What the task asks: Please retype the records below exactly as they appear, leaving out every picture.

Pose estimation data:

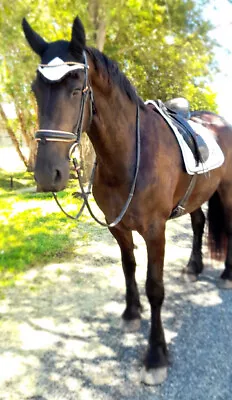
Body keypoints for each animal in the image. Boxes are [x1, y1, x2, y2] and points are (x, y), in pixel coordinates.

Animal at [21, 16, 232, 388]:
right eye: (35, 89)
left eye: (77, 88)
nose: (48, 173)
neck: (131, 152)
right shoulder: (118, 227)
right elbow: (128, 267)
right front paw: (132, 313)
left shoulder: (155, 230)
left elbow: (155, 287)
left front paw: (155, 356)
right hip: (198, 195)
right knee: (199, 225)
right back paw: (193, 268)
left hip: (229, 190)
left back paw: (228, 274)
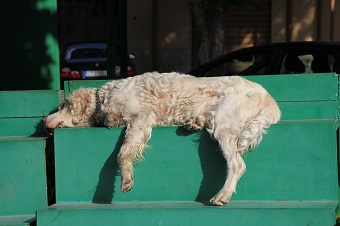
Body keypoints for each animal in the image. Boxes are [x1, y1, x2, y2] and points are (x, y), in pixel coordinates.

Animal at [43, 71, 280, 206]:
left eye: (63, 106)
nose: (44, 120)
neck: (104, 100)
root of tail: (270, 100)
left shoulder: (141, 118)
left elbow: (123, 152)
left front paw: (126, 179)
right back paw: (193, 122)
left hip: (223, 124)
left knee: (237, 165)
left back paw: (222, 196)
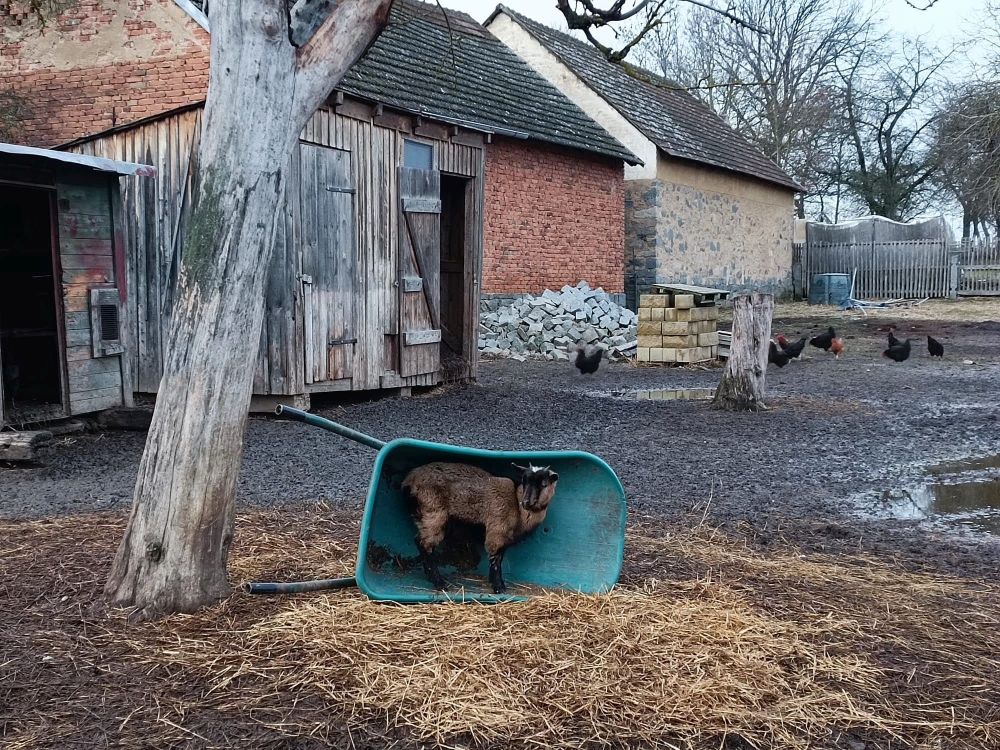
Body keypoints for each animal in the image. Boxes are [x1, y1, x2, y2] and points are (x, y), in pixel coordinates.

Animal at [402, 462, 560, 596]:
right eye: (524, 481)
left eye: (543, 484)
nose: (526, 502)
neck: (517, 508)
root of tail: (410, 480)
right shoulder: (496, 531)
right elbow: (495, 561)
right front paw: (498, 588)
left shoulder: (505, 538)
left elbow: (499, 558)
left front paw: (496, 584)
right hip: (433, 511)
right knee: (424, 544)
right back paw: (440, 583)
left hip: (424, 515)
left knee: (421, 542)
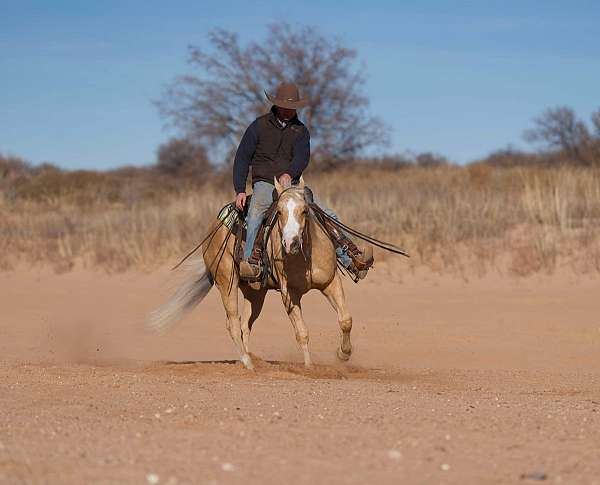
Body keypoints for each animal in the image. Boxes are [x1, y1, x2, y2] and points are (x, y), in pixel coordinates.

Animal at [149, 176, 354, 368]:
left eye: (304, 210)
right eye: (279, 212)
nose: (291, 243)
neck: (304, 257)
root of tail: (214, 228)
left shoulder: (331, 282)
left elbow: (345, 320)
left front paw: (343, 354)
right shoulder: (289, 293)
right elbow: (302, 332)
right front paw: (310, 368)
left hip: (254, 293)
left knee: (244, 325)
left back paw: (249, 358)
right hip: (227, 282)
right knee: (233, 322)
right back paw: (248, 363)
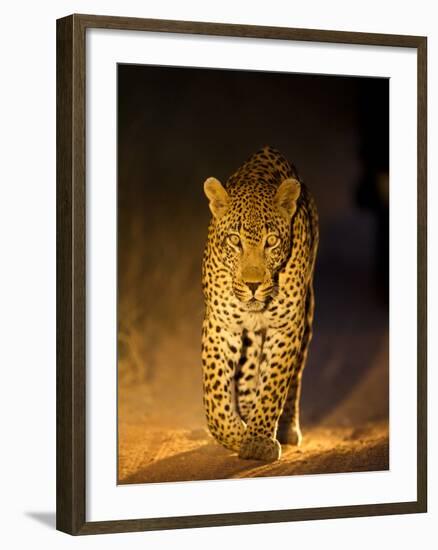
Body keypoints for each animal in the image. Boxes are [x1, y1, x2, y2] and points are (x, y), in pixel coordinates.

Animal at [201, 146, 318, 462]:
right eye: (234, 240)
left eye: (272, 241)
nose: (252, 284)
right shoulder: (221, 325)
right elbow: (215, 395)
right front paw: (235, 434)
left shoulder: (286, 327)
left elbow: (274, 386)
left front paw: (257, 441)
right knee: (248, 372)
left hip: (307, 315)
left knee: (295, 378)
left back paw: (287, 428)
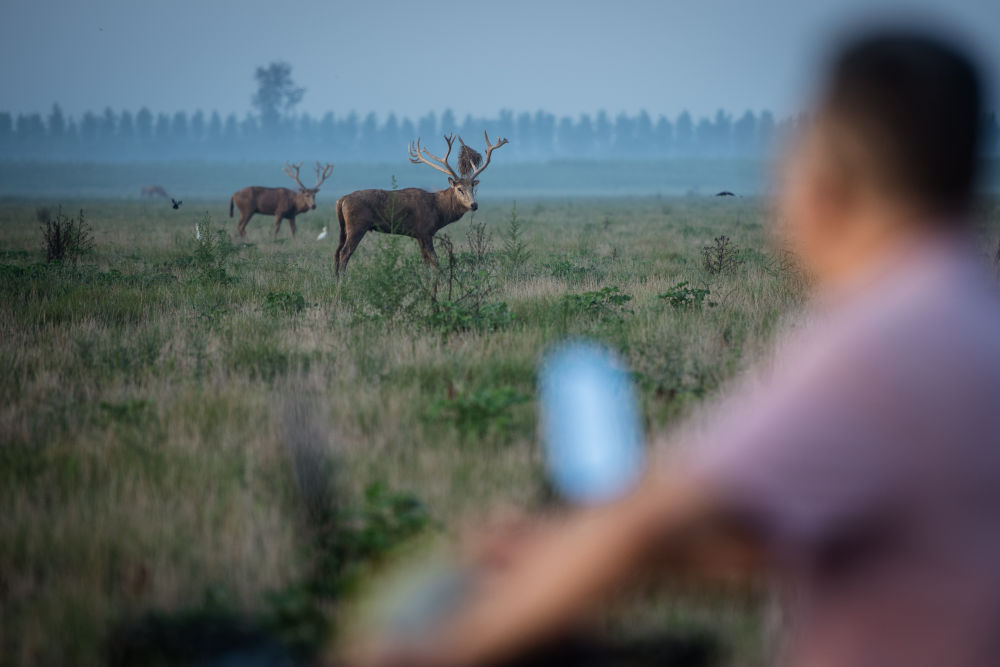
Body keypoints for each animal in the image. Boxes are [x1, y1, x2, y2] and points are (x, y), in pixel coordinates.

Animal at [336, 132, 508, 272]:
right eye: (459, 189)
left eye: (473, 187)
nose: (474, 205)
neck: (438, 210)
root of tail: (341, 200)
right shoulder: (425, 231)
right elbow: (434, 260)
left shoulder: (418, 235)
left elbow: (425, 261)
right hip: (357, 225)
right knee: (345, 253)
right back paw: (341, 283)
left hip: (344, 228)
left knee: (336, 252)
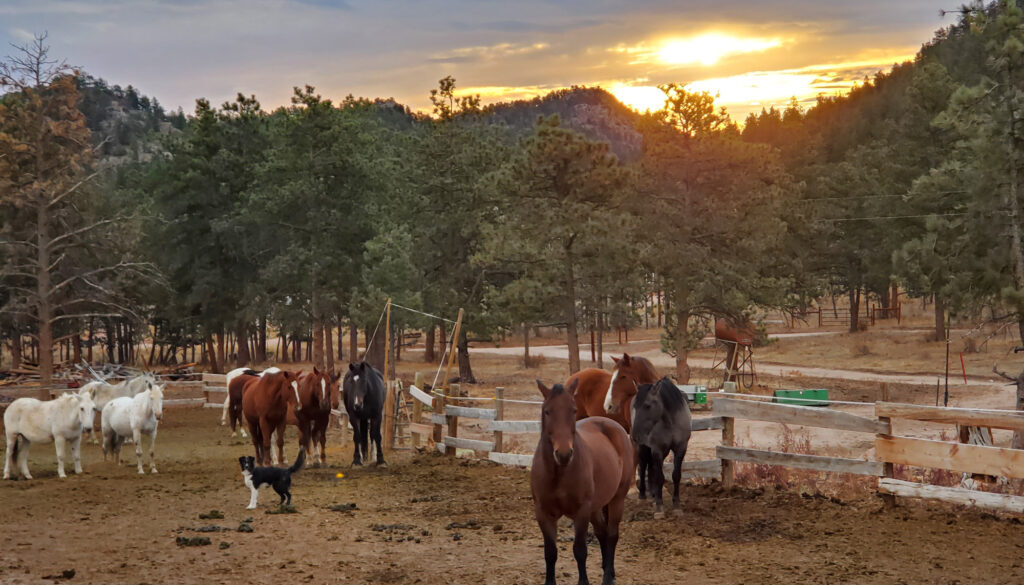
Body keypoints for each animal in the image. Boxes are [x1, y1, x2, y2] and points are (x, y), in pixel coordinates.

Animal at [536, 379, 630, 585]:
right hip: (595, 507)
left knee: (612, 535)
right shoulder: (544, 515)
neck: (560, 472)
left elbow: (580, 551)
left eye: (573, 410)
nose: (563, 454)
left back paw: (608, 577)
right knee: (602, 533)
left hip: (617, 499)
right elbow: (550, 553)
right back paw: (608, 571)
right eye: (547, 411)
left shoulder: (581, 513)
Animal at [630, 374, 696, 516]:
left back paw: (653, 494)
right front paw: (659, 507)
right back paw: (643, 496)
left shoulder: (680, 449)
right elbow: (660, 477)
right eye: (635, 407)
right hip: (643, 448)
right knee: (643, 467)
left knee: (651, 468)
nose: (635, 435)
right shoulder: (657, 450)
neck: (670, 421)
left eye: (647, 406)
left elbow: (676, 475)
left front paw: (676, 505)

Exercise solution:
Body keypoints for each animal in the image. Boxes are [x1, y1, x2, y2] and points are (x, y), in pixel coordinates.

Animal at [21, 16, 232, 388]:
right eye: (35, 89)
left eye: (77, 88)
nose: (48, 173)
neck: (131, 152)
right shoulder: (118, 227)
right elbow: (128, 267)
right front paw: (132, 313)
left shoulder: (155, 230)
left elbow: (155, 287)
left front paw: (155, 356)
right hip: (198, 195)
right knee: (199, 225)
right back paw: (193, 268)
left hip: (229, 190)
left back paw: (228, 274)
Body keypoints for each animal in the image. Boxes are [x1, y1, x2, y2] and points are (x, y), in pixel coordinates.

Animal at [43, 71, 280, 206]:
left eye: (63, 106)
nose: (44, 120)
neck: (104, 100)
root of tail: (270, 100)
left shoulder: (141, 118)
left elbow: (123, 152)
left front paw: (126, 179)
right back paw: (193, 122)
left hip: (223, 124)
left knee: (237, 165)
left back paw: (222, 196)
Body keypoints for each animal in the image. Boxes are [x1, y1, x2, y2] and points are (x, y), in pixel coordinates.

Animal at [402, 462, 560, 596]:
right eye: (524, 481)
left eye: (543, 484)
nose: (526, 502)
neck: (517, 508)
root of tail: (410, 480)
right shoulder: (496, 531)
right elbow: (495, 561)
right front paw: (498, 588)
left shoulder: (505, 538)
left elbow: (499, 558)
left front paw: (496, 584)
right hip: (433, 511)
right knee: (424, 544)
right back paw: (440, 583)
left hip: (424, 515)
left knee: (421, 542)
Body keypoints for each animal in the image. Boxes are [x1, y1, x2, y2] and points are (x, y), in pixel coordinates.

Animal at [149, 176, 354, 368]:
left eye: (304, 210)
right eye: (279, 212)
nose: (291, 243)
neck: (304, 257)
root of tail: (214, 228)
left shoulder: (331, 282)
left elbow: (345, 320)
left front paw: (343, 354)
right shoulder: (289, 293)
right elbow: (302, 332)
right front paw: (310, 368)
left hip: (254, 293)
left knee: (244, 325)
left back paw: (249, 358)
right hip: (227, 282)
right knee: (233, 322)
right back paw: (248, 363)
Body keypoints for each animal in the image. Boxes are [x1, y1, x2, y2] and points are (x, y), in pixel coordinates.

Animal at [201, 146, 318, 462]:
right eye: (234, 240)
left eye: (272, 241)
nose: (252, 284)
right shoulder: (221, 325)
right elbow: (215, 395)
right front paw: (235, 434)
left shoulder: (286, 327)
left elbow: (274, 386)
left front paw: (257, 441)
right knee: (248, 372)
left hip: (307, 315)
left knee: (295, 378)
left back paw: (287, 428)
Body keypoints for each animal in the image. Boxes are [x1, y1, x2, y2] and points are (x, y), in pixel coordinates.

Animal at [336, 132, 508, 272]:
right eye: (459, 189)
left eye: (473, 187)
nose: (474, 205)
neck: (438, 210)
root of tail: (341, 200)
right shoulder: (425, 231)
right elbow: (434, 260)
left shoulder: (418, 235)
left elbow: (425, 261)
right hip: (357, 225)
right knee: (345, 253)
right back paw: (341, 283)
left hip: (344, 228)
left knee: (336, 252)
Body keypoints for each animal in the image. Boxes are [x1, y1, x2, y2] and points are (x, y), in pixel coordinates.

Animal at [536, 379, 630, 585]:
right hip: (595, 507)
left knee: (612, 535)
right shoulder: (544, 515)
neck: (560, 472)
left elbow: (580, 551)
left eye: (573, 410)
nose: (563, 454)
left back paw: (608, 577)
right knee: (602, 533)
left hip: (617, 499)
right elbow: (550, 553)
right back paw: (608, 571)
right eye: (547, 411)
left shoulder: (581, 513)
Animal at [630, 374, 696, 516]:
left back paw: (653, 494)
right front paw: (659, 507)
right back paw: (643, 496)
left shoulder: (680, 449)
right elbow: (660, 477)
right eye: (635, 407)
right hip: (643, 448)
right knee: (643, 467)
left knee: (651, 468)
nose: (635, 435)
right shoulder: (657, 450)
neck: (670, 421)
left eye: (647, 406)
left elbow: (676, 475)
left front paw: (676, 505)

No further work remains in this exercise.